Ринельгер прищурился, снова посмотрев на дух:

– Больно нужно связываться с вами…

Чародей не стал поднимать флаконы, сложил руки на груди и направился по коридору к лестнице, ведущей в основной зал. Террама даже не повернулась; всё ещё держа мальчонку за руку, она вошла в комнату к Эссе. Ринельгер не стал препятствовать.

Внизу люди, в основном, пили, да так, будто это была их последняя ночь в жизни. Здесь нашли пристанище и наёмники, которых непонятно как занесло к Сумеречному лесу, и священники, и жители с ополченцами. Михаэль и Алормо сидели у самого камина, пододвинув ноги к тёплому очагу, и тихо беседовали.

– Я перевязал Эссу, – сказал Ринельгер, присаживаясь и выискивая трактирную девку глазами. – Принеси эля! А лучше – вина!

– Как она? – спросил Михаэль. – Скоро в себя придёт?

– Рано пока об этом говорить, – протянул Ринельгер. Рыцарь поставил пинту, нахмурился, но больше вопросов задавать не стал.

– Паршивое место, – произнёс Алормо. – Духи здесь на каждом шагу, вот я сейчас плюну, – он смачно харкнул в камин, – и скоро из пламени вырвется какое-нибудь чудовище, чтобы сожрать тут всех!

– Будь осторожен, чародей, – вставил с ухмылкой Михаэль, – хозяин гостиницы сказал, что по Эстифалу ходит суккуб… не сказать, что его нужно сильно опасаться…

– Расскажи, колдун, о моём брате, – Алормо насупился. Хмель уже пробрал его. – Расскажи о славной битве, после которой он вознёсся к Нериде.

– Наш отряд открыл башню, – протянул Ринельгер, делая большой глоток и обжигая горло. Он на мгновение замолчал, возвёл глаза к потолку, за которым, быть может, до сих пор находилась дух. – Башня принадлежала некроманту, где её хозяин был заперт ещё с Века Гнева. Он собирался открыть секрет бессмертия, стать личом, как я понял. У него не получилось. Некромант обратился в спирита. Слышали о таком чудовище?
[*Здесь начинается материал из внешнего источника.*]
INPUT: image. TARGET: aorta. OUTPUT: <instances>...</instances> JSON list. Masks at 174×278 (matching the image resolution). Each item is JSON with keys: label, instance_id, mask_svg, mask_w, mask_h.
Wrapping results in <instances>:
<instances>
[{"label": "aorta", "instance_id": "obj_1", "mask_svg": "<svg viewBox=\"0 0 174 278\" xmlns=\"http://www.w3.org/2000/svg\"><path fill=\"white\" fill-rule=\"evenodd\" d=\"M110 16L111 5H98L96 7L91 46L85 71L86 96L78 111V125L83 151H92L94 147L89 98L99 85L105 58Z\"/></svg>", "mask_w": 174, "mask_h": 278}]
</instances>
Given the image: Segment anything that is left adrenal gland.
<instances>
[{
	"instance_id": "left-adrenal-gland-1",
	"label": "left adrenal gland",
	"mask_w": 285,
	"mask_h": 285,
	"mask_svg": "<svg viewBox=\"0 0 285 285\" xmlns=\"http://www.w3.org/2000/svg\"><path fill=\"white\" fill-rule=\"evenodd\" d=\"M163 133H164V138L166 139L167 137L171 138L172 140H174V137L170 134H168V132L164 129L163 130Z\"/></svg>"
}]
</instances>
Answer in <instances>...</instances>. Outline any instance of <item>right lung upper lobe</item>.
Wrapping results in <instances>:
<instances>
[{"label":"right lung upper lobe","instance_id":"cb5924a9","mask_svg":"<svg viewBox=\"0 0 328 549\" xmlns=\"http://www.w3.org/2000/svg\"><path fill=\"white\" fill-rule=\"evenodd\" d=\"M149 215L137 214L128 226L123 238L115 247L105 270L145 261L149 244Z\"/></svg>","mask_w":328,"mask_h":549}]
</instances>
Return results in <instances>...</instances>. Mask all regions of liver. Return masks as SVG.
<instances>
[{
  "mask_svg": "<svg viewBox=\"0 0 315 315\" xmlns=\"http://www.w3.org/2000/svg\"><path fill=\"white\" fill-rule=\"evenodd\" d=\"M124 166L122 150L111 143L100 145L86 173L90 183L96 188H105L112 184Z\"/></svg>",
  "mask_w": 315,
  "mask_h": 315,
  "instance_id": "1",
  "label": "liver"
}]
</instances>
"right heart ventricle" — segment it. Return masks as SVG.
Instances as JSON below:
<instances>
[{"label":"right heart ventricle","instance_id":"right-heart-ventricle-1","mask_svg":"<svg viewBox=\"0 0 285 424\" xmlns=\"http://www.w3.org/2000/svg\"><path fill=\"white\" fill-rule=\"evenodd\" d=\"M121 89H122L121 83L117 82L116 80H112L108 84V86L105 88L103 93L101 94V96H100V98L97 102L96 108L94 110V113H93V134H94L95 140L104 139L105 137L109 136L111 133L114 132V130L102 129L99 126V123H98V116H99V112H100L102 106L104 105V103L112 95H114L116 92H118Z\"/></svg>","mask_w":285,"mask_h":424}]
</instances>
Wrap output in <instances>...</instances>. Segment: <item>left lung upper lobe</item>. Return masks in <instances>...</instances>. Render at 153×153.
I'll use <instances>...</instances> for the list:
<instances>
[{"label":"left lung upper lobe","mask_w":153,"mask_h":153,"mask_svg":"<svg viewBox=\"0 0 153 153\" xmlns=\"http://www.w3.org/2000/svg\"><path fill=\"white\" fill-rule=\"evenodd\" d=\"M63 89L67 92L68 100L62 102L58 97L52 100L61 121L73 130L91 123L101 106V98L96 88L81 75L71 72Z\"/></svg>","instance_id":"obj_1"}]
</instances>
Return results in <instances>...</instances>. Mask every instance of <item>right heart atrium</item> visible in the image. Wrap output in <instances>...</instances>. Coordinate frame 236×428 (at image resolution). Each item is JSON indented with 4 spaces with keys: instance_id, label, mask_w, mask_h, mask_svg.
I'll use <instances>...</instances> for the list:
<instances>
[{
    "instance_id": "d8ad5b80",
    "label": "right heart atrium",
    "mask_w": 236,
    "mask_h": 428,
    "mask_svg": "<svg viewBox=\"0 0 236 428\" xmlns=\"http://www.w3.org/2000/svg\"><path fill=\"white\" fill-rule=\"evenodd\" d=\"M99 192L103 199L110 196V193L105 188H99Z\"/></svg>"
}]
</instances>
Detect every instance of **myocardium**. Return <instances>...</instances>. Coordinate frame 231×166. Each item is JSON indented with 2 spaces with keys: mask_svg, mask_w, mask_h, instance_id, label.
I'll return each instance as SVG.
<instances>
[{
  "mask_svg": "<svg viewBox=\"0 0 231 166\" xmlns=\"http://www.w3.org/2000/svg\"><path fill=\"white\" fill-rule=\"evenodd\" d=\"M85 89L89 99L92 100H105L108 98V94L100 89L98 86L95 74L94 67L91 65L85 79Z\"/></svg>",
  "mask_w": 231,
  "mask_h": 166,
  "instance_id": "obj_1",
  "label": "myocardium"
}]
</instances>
– Страшней такой твари разве что сам Некрос, – бросил Алормо. – Значит, Ардиру убил спирит?

– Наш командир спас нас, – кивнул чародей. – Он был героем. Таким, о каком ему пела мать.
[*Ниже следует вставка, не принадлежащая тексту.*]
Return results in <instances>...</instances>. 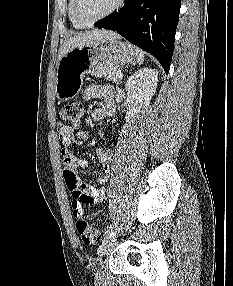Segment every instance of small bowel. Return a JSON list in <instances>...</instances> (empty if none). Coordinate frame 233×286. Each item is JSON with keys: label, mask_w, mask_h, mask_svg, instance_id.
<instances>
[{"label": "small bowel", "mask_w": 233, "mask_h": 286, "mask_svg": "<svg viewBox=\"0 0 233 286\" xmlns=\"http://www.w3.org/2000/svg\"><path fill=\"white\" fill-rule=\"evenodd\" d=\"M93 98L104 99L103 106L94 109L92 119L101 121L107 117H111L115 113L114 91L110 86L90 84L83 92L84 100ZM58 135L60 139V152L63 157L64 171L63 176L66 186L75 200L74 212L75 215L80 213L82 205H93L102 201L105 197V190L101 186H93L83 181L77 170L85 168L88 165L86 159L73 154L70 148L73 144L74 130L71 126L65 124L58 125ZM76 136L85 140L87 134L83 131H78ZM98 159L101 164L102 174L99 177V184L104 185L109 180L110 167L112 161V152L107 147H102L98 150Z\"/></svg>", "instance_id": "c3829d8e"}]
</instances>
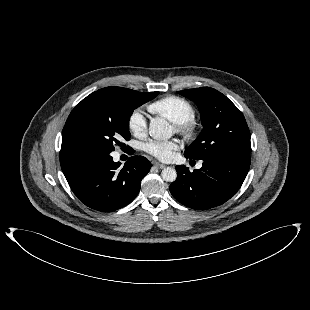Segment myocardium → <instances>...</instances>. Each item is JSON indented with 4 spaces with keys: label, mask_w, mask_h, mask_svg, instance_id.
Wrapping results in <instances>:
<instances>
[{
    "label": "myocardium",
    "mask_w": 310,
    "mask_h": 310,
    "mask_svg": "<svg viewBox=\"0 0 310 310\" xmlns=\"http://www.w3.org/2000/svg\"><path fill=\"white\" fill-rule=\"evenodd\" d=\"M176 130L180 132L186 139H193L198 132V125L194 119L175 124Z\"/></svg>",
    "instance_id": "myocardium-1"
}]
</instances>
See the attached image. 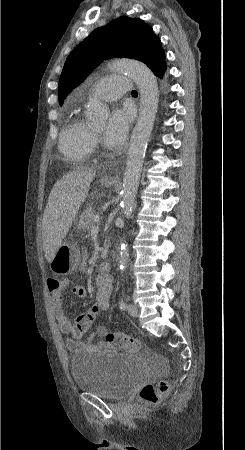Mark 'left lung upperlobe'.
<instances>
[{
    "mask_svg": "<svg viewBox=\"0 0 245 450\" xmlns=\"http://www.w3.org/2000/svg\"><path fill=\"white\" fill-rule=\"evenodd\" d=\"M129 57L145 63L152 71L165 62L160 39L141 19L126 16L94 30L68 56L58 86L59 103L104 59Z\"/></svg>",
    "mask_w": 245,
    "mask_h": 450,
    "instance_id": "left-lung-upper-lobe-1",
    "label": "left lung upper lobe"
}]
</instances>
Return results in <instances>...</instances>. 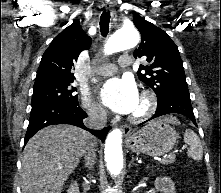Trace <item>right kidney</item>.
Segmentation results:
<instances>
[{
	"label": "right kidney",
	"mask_w": 221,
	"mask_h": 193,
	"mask_svg": "<svg viewBox=\"0 0 221 193\" xmlns=\"http://www.w3.org/2000/svg\"><path fill=\"white\" fill-rule=\"evenodd\" d=\"M67 192H68V193H80V192H79L78 184H77L76 182H73V183L70 185V187H69V189H68Z\"/></svg>",
	"instance_id": "ca27d5eb"
}]
</instances>
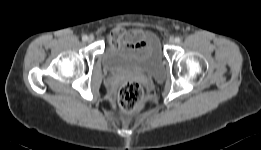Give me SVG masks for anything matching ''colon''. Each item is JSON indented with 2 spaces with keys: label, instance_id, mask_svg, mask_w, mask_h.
Returning a JSON list of instances; mask_svg holds the SVG:
<instances>
[{
  "label": "colon",
  "instance_id": "obj_1",
  "mask_svg": "<svg viewBox=\"0 0 261 150\" xmlns=\"http://www.w3.org/2000/svg\"><path fill=\"white\" fill-rule=\"evenodd\" d=\"M135 46V44H133ZM143 99V89L139 82L128 80L124 82L118 92V100L122 110L126 113L136 111Z\"/></svg>",
  "mask_w": 261,
  "mask_h": 150
}]
</instances>
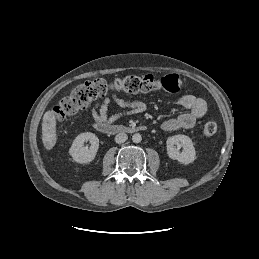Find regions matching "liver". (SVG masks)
Masks as SVG:
<instances>
[{"label":"liver","mask_w":259,"mask_h":259,"mask_svg":"<svg viewBox=\"0 0 259 259\" xmlns=\"http://www.w3.org/2000/svg\"><path fill=\"white\" fill-rule=\"evenodd\" d=\"M56 114L49 110L45 112L42 122V142L47 150H51L57 141Z\"/></svg>","instance_id":"6515ba94"}]
</instances>
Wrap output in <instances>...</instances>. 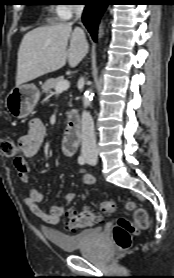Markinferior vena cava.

– Песнь о Горном Звере, – Алормо взглянул в камин. Его лицо стало таким же каменным, каким было, когда он впервые услышал о смерти брата. – Я счастлив, что Ардира пал в бою, а не со шлюхами в койке. Печалит меня лишь то, что я должен принять смерть младшего. Младшего…

– Мир несправедлив, – протянул Михаэль. – Ты это знаешь, командир. Нерида забирает молодых…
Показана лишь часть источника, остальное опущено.